▸ PROVIDED DATA

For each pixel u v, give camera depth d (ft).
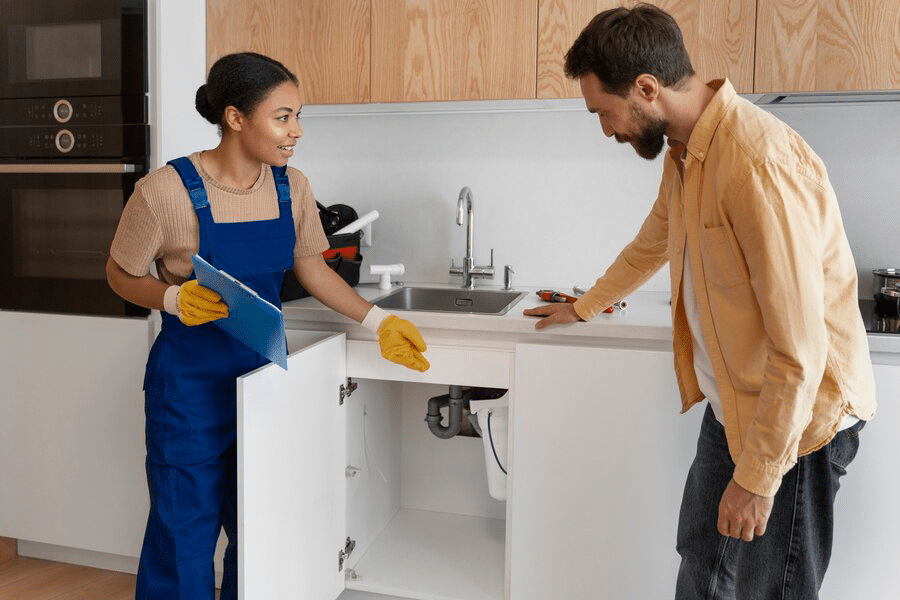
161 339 5.64
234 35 7.79
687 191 4.52
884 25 6.41
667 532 6.28
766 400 4.08
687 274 4.88
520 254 8.38
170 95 7.21
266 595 5.45
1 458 7.83
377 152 8.59
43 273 7.50
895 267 7.55
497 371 6.60
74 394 7.51
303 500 6.02
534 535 6.59
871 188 7.51
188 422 5.55
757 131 4.19
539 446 6.48
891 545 5.93
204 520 5.71
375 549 7.79
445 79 7.37
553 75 7.11
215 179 5.55
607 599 6.48
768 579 4.68
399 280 8.70
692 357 5.17
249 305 4.58
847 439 4.66
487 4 7.20
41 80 7.29
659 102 4.42
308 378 6.03
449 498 8.76
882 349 5.82
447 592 6.95
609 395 6.28
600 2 6.95
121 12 6.98
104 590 7.64
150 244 5.38
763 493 4.18
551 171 8.20
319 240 6.29
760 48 6.66
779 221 3.97
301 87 7.72
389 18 7.43
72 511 7.68
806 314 3.94
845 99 6.94
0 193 7.51
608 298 6.15
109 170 7.01
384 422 8.17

▸ EXERCISE INSTRUCTIONS
Copy out the listing above in full and keep the pictures out.

▸ WRITTEN SOLUTION
For each pixel u v, give camera depth d (ft).
161 339 5.64
234 35 7.79
687 191 4.52
884 25 6.41
667 532 6.28
766 400 4.08
687 274 4.88
520 254 8.38
170 95 7.21
266 595 5.45
1 458 7.83
377 152 8.59
43 273 7.50
895 267 7.55
497 371 6.60
74 394 7.51
303 500 6.02
534 535 6.59
871 188 7.51
188 422 5.55
757 131 4.19
539 446 6.48
891 545 5.93
204 520 5.71
375 549 7.79
445 79 7.37
553 75 7.11
215 179 5.55
607 599 6.48
768 579 4.68
399 280 8.70
692 357 5.17
249 305 4.58
847 439 4.66
487 4 7.20
41 80 7.29
659 102 4.42
308 378 6.03
449 498 8.76
882 349 5.82
447 592 6.95
609 395 6.28
600 2 6.95
121 12 6.98
104 590 7.64
150 244 5.38
763 493 4.18
551 171 8.20
319 240 6.29
760 48 6.66
779 221 3.97
301 87 7.72
389 18 7.43
72 511 7.68
806 314 3.94
845 99 6.94
0 193 7.51
608 298 6.15
109 170 7.01
384 422 8.17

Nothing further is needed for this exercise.